Wednesday, 30 September 2020

Forestry (Miscellaneous Provisions) Bill 2020: Committee and Remaining Stages

 

6:05 pm

Photo of Michael MoynihanMichael Moynihan (Cork North West, Fianna Fail) | Oireachtas source

Deputy Cahill spoke about the charter of rights for farmers and the charter of rights for people who have forestry planted. In essence, the Bill is a positive move forward and I understand there is some reluctance to put the timeframe in it. Decisions should be made in the shortest possible timeframe from when the application is put in because, as other speakers have said, this industry is out of the soil, it has grown over generations, and there is great rural employment in it. As Deputy Danny Healy-Rae has just said, the felling licences compel a person to replant the land. It will not be complete clear-fell and it will not return to any other use. There are stringent rules on this.

We have to be very clear that we understand what is implied in the whole forestry industry and what we believe the essence of this Bill before us is. It is to clear a massive backlog that has stifled the forestry industry and many jobs in recent years. Anybody who is involved in it, including the companies that are trying to plant or fell land are engaging with all sectors. They are far and away ahead of any of us here in terms of ecology and any of the rest of it. They have studied it and put it together and they are fighting tooth and nail to try to do the right thing for the environment, their rural communities and the jobs that have been built up in rural communities where there is little else in the way of employment.

We talk about afforestation and we talk in flowery language and terms of other ecological moves such as small plantations and getting people to plant more trees. All of it is fine and I plant individual trees as well as everything else but there is one sector that also needs to be highlighted tonight, namely, the community groups that for one reason or another have built up a small amount of afforestation. Far-seeing people bought small plots of land in the late 1960s and early 1970s and these have been invested in or are owned by community development organisations throughout this country. They have got felling licences and they have looked at the initiatives that have been brought forward by the Department, such as the fantastic NeighbourWood scheme. They have looked at such schemes and decided to go with them because they saw that they would empower their communities and give better resources such as walks to them. These organisations are also in this logjam. These communities want to do right by their environments and they are in the logjam of this process as well.

We are in the Dáil Chamber discussing the crisis in the forestry industry. Each and every one of the speakers who has spoken has done so with passion to try to get this moving. We want to get this Bill passed as fast as possible but we also want to ensure that the passing of this legislation will not be the end of it. There has to be massive dialogue between the Department and the stakeholders.
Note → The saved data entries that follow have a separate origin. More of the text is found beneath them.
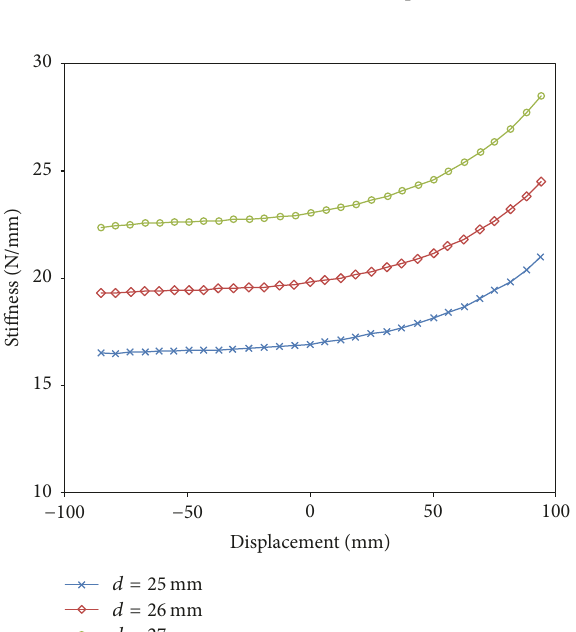
Figure 5: Stiffness curve of the suspension.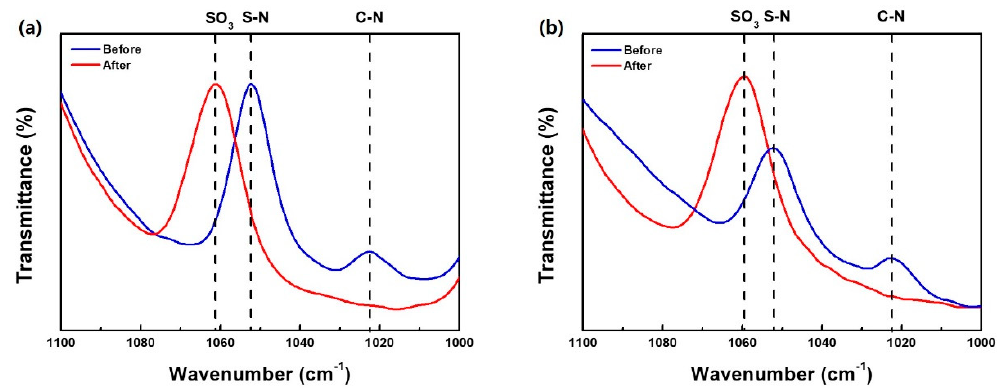
Figure 7. FT-IR spectra of the ( a ) Nafion-TMA and ( b ) Aquivion-TMA membranes before and after the alkaline stability test.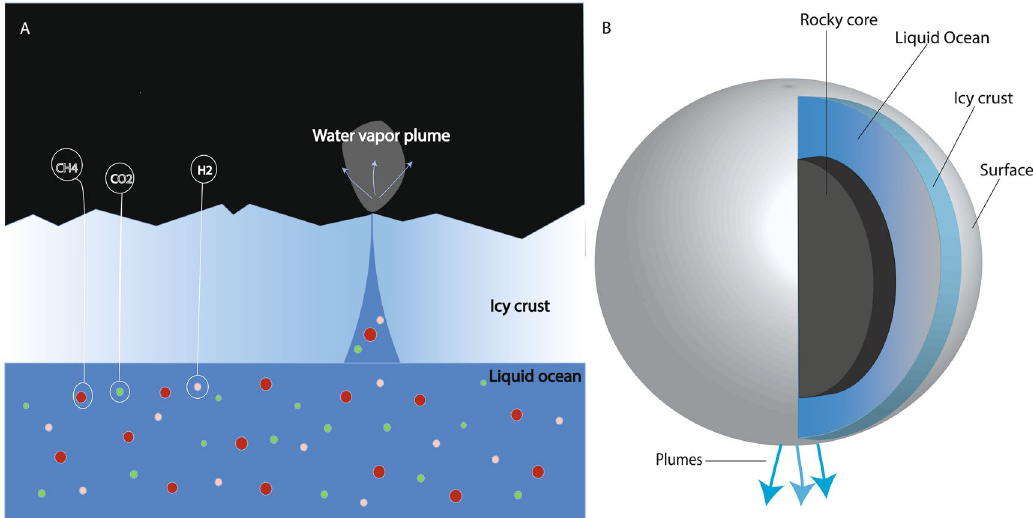
Figure 2. ( A ) View of a cross section of Enceladus and the ocean of Enceladus. ( A ) Enceladus ocean and icy crust. ( B ) Cross section of Enceladus’s icy crust, ocean and core. Image credit: illustration by N. Y. Wagner, drawing upon schematic renderings from NASA/JPL-Caltech and the Southwest Research Institute.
Deputy Fitzmaurice made a point on Second Stage about community groups. They give small amounts of land for community or recreational facilities but they must go through a lot of red tape in the Department. To counteract Deputy Boyd Barrett's point, they must go through the Department to try to get small pieces of land that were forested excluded from replanting so they can put playgrounds, community facilities or something else on it. We are talking about fractions of acres being taken but there is an amount of red tape to be surmounted to get this through the system.

Right through the forestry legislation there are very stringent conditions and these can stifle improvements, enlightened development and engagement in rural and urban communities throughout the country. These groups seek to bring a benefit to everybody by turning these plots into recreational areas.

This Bill is a first step in ensuring the logjam that has stifled the industry and brought it to a halt throughout the country is eased. We must ensure this mechanism will not continue saecula saeculorum. There must be a defined timeframe and we must move forward with proper engagement to try to ensure a proper legislative floor can be put under the forestry industry. There must be flexibility for people who want to take small parcels of land from forestry and return it to a community facility or the like.

The Minister of State has the imagination to do this but she must ensure everybody in the Department is challenged on this. If more legislation must be brought before the Houses on this, it should be done as a matter of urgency. Forestry companies have written to me and people I know well have worked in forestry for generations at this stage. They are waiting on decisions but there is no timeframe. There must be a charter. We must not have to return to this debate later by saying that legislation was good for its time but it did not address the time delay.